1. In situ data preparation
2. In situ data sampling design
The two main purposes of the in situ data collection are referred to as algorithm training/calibration and output validation.
The training and validation datasets should be completely different and spatially independent. In situ data are split into two subsets, the first one used for training the algorithm, the second one used to assess the quality of the output. This would be a proper validation dataset only if all of the samples were distributed over the entire area of interest and then randomly split into calibration and validation subsets.
Training - Calibration
The sampling objective for the calibration dataset is to encompass the entire diversity of situations existing in the region of interest to represent the range of possible spectral and temporal signatures. To produce an agricultural land mask delineating cropland versus non-cropland, all land cover types must be included in the calibration dataset. Otherwise, the non-documented land cover types are allocated to the cropland or non-cropland class in an uncontrolled manner.

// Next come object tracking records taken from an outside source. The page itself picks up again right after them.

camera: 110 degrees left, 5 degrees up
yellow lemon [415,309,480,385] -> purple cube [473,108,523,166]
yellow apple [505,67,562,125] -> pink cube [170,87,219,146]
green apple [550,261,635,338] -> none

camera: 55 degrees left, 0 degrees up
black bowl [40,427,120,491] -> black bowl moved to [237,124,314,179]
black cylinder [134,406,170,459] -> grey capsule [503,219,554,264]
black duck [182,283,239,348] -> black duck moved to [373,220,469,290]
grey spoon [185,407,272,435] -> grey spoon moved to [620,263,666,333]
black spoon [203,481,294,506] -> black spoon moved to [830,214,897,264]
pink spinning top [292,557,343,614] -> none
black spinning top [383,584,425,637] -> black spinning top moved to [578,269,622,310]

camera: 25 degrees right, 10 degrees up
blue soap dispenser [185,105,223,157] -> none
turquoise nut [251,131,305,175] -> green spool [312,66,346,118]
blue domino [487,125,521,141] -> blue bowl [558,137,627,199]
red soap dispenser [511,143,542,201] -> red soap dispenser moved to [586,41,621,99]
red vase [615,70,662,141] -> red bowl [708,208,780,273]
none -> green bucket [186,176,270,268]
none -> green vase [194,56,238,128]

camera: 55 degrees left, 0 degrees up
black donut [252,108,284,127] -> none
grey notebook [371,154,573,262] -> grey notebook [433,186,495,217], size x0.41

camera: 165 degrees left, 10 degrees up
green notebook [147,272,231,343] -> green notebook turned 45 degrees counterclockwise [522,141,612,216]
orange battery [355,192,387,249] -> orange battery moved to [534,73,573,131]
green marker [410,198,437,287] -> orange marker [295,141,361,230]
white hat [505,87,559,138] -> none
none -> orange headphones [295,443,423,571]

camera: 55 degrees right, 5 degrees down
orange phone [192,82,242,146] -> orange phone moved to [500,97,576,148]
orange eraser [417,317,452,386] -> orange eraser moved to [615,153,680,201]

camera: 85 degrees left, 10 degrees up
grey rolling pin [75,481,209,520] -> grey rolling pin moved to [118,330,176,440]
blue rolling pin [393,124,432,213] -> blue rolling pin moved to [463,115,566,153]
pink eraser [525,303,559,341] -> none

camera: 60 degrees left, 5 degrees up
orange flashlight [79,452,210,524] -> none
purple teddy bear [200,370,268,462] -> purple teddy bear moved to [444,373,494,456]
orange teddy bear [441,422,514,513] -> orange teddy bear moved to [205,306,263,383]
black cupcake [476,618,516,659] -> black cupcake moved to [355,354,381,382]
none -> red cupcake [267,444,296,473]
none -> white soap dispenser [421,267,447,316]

The samples are targeted to establish the necessary links between a given landscape type (wetlands, urban area, water, etc.) and the existing range of corresponding spectral and temporal signatures.
Validation
The objective of a validation dataset is to provide a statistically sound estimate of the accuracy of the output map based on an independent reference information source. The accuracy of a map is assessed by measuring the degree of agreement between the output map and the validation dataset. Several metrics of classification accuracy can be derived from the confusion matrix, which corresponds to a two- dimensional contingency table matching the mapped and observed class for each sample.